- Listed records
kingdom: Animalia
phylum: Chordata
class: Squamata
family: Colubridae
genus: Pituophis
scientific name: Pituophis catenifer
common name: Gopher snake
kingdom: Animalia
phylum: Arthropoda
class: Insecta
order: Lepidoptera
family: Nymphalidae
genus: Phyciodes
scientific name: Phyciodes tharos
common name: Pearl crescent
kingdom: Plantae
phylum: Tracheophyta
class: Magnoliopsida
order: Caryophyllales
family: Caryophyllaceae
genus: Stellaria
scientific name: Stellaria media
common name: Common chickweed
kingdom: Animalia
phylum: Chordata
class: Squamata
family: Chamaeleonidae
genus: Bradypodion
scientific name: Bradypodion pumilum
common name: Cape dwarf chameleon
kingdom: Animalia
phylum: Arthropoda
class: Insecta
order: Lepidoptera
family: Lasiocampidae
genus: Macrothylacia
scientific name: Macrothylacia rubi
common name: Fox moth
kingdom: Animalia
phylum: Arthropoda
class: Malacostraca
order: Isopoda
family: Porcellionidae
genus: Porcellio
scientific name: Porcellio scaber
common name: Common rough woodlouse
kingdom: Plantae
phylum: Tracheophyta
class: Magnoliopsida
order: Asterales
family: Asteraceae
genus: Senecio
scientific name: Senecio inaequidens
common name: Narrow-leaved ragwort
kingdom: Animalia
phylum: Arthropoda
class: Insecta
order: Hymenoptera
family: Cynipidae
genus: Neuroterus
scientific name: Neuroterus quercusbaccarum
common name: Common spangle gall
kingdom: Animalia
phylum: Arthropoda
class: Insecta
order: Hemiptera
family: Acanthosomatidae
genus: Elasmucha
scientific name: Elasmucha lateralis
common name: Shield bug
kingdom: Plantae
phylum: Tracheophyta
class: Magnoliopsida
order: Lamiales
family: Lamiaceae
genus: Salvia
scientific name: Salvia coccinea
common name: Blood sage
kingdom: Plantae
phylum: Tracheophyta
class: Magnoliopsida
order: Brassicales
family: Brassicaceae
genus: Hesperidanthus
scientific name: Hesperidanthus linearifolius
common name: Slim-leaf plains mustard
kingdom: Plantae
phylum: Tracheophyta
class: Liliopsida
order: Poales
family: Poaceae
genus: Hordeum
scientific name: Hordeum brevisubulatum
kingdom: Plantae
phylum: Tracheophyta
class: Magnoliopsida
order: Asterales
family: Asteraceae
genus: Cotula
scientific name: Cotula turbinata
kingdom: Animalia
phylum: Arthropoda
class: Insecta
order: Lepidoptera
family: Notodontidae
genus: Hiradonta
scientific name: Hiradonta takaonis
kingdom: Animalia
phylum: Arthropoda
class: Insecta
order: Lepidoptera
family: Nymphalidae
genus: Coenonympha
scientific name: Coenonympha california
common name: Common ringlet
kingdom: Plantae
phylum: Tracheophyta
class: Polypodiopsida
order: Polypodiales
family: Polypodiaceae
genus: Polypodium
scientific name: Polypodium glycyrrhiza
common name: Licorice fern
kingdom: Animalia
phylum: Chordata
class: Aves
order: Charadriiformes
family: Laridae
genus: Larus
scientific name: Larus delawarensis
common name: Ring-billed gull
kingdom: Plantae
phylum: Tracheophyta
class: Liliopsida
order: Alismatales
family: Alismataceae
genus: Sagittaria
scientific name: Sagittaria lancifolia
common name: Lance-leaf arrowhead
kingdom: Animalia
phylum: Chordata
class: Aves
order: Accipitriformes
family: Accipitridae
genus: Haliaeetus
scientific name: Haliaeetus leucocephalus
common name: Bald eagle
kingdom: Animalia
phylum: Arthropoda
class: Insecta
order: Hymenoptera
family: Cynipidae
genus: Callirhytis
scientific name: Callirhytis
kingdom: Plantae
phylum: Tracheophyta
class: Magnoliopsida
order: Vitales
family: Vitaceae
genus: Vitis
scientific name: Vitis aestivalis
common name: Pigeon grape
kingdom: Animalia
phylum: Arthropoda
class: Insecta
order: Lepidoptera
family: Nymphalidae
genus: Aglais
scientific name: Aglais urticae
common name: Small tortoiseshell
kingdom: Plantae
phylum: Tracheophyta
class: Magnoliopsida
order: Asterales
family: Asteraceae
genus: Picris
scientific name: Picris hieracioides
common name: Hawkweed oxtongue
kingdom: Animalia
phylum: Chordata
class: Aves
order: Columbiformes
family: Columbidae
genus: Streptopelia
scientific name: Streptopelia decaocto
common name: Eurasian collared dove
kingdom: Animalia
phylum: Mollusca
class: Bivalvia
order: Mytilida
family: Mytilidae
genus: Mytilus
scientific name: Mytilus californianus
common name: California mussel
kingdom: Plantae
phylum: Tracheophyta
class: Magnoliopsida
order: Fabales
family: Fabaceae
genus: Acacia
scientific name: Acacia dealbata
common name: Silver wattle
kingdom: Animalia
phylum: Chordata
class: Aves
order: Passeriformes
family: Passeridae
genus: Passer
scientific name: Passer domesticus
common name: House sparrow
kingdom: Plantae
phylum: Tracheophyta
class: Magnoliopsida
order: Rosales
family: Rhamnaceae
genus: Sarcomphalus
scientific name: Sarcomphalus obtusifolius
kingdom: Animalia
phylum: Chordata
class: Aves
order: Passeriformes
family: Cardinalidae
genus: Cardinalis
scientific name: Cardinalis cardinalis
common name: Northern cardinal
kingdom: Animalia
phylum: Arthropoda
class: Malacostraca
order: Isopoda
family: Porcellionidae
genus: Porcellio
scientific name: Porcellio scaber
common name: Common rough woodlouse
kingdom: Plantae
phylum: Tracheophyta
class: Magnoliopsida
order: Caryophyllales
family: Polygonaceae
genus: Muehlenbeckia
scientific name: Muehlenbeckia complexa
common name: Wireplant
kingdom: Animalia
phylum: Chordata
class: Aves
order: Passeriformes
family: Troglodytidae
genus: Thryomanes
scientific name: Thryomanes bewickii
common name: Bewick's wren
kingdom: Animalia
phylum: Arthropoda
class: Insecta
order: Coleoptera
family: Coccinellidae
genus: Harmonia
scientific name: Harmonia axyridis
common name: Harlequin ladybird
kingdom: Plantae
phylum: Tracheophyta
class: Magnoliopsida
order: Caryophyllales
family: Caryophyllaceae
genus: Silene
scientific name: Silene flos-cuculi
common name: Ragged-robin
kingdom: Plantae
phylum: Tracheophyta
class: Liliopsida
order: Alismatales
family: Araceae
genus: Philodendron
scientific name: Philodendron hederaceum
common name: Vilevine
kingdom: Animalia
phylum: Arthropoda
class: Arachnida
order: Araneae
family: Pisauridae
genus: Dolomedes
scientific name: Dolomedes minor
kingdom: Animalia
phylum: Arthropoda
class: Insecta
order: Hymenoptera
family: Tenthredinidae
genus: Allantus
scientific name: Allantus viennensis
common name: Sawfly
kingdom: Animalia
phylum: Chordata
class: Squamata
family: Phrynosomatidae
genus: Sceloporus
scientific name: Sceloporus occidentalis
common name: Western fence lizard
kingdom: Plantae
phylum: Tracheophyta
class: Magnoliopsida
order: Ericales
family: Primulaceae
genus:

- What you should do
Reproduce the lines of the data above, from the line containing "common name: California mussel" through the line containing "genus: Harmonia", both included.

- Solution
common name: California mussel
kingdom: Plantae
phylum: Tracheophyta
class: Magnoliopsida
order: Fabales
family: Fabaceae
genus: Acacia
scientific name: Acacia dealbata
common name: Silver wattle
kingdom: Animalia
phylum: Chordata
class: Aves
order: Passeriformes
family: Passeridae
genus: Passer
scientific name: Passer domesticus
common name: House sparrow
kingdom: Plantae
phylum: Tracheophyta
class: Magnoliopsida
order: Rosales
family: Rhamnaceae
genus: Sarcomphalus
scientific name: Sarcomphalus obtusifolius
kingdom: Animalia
phylum: Chordata
class: Aves
order: Passeriformes
family: Cardinalidae
genus: Cardinalis
scientific name: Cardinalis cardinalis
common name: Northern cardinal
kingdom: Animalia
phylum: Arthropoda
class: Malacostraca
order: Isopoda
family: Porcellionidae
genus: Porcellio
scientific name: Porcellio scaber
common name: Common rough woodlouse
kingdom: Plantae
phylum: Tracheophyta
class: Magnoliopsida
order: Caryophyllales
family: Polygonaceae
genus: Muehlenbeckia
scientific name: Muehlenbeckia complexa
common name: Wireplant
kingdom: Animalia
phylum: Chordata
class: Aves
order: Passeriformes
family: Troglodytidae
genus: Thryomanes
scientific name: Thryomanes bewickii
common name: Bewick's wren
kingdom: Animalia
phylum: Arthropoda
class: Insecta
order: Coleoptera
family: Coccinellidae
genus: Harmonia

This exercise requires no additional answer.